# [PROBLEM TO SOLVE]
Copy the listing below word for word, keeping every line and character unchanged.

(Chart tasks with short answers)
========
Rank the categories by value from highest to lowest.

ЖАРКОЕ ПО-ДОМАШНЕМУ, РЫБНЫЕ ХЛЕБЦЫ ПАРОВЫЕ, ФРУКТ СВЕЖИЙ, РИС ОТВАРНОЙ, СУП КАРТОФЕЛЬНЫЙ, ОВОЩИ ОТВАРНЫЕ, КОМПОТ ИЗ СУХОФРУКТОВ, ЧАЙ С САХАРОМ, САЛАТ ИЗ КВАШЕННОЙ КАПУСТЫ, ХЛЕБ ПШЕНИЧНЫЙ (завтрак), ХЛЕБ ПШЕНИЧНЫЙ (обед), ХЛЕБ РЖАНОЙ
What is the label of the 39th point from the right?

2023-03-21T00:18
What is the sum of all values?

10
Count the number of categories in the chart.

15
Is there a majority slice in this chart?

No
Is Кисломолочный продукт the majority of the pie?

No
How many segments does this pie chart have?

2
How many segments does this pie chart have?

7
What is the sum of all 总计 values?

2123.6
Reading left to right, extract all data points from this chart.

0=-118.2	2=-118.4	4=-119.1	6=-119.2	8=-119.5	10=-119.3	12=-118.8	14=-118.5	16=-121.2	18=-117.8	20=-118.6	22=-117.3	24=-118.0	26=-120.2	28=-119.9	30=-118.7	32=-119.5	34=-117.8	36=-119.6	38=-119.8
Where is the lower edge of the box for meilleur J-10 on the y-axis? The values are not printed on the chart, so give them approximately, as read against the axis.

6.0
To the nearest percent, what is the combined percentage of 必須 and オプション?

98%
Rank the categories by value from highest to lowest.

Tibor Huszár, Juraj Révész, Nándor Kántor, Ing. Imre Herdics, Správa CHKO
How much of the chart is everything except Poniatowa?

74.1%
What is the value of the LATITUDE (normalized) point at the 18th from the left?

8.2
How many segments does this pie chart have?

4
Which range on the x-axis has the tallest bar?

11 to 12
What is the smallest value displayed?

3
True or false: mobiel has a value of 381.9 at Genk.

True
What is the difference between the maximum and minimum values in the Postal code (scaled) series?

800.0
========
# [EXERCISE RESPONSE]
Rank the categories by value from highest to lowest.

ЖАРКОЕ ПО-ДОМАШНЕМУ, РЫБНЫЕ ХЛЕБЦЫ ПАРОВЫЕ, ФРУКТ СВЕЖИЙ, РИС ОТВАРНОЙ, СУП КАРТОФЕЛЬНЫЙ, ОВОЩИ ОТВАРНЫЕ, КОМПОТ ИЗ СУХОФРУКТОВ, ЧАЙ С САХАРОМ, САЛАТ ИЗ КВАШЕННОЙ КАПУСТЫ, ХЛЕБ ПШЕНИЧНЫЙ (завтрак), ХЛЕБ ПШЕНИЧНЫЙ (обед), ХЛЕБ РЖАНОЙ
What is the label of the 39th point from the right?

2023-03-21T00:18
What is the sum of all values?

10
Count the number of categories in the chart.

15
Is there a majority slice in this chart?

No
Is Кисломолочный продукт the majority of the pie?

No
How many segments does this pie chart have?

2
How many segments does this pie chart have?

7
What is the sum of all 总计 values?

2123.6
Reading left to right, extract all data points from this chart.

0=-118.2	2=-118.4	4=-119.1	6=-119.2	8=-119.5	10=-119.3	12=-118.8	14=-118.5	16=-121.2	18=-117.8	20=-118.6	22=-117.3	24=-118.0	26=-120.2	28=-119.9	30=-118.7	32=-119.5	34=-117.8	36=-119.6	38=-119.8
Where is the lower edge of the box for meilleur J-10 on the y-axis? The values are not printed on the chart, so give them approximately, as read against the axis.

6.0
To the nearest percent, what is the combined percentage of 必須 and オプション?

98%
Rank the categories by value from highest to lowest.

Tibor Huszár, Juraj Révész, Nándor Kántor, Ing. Imre Herdics, Správa CHKO
How much of the chart is everything except Poniatowa?

74.1%
What is the value of the LATITUDE (normalized) point at the 18th from the left?

8.2
How many segments does this pie chart have?

4
Which range on the x-axis has the tallest bar?

11 to 12
What is the smallest value displayed?

3
True or false: mobiel has a value of 381.9 at Genk.

True
What is the difference between the maximum and minimum values in the Postal code (scaled) series?

800.0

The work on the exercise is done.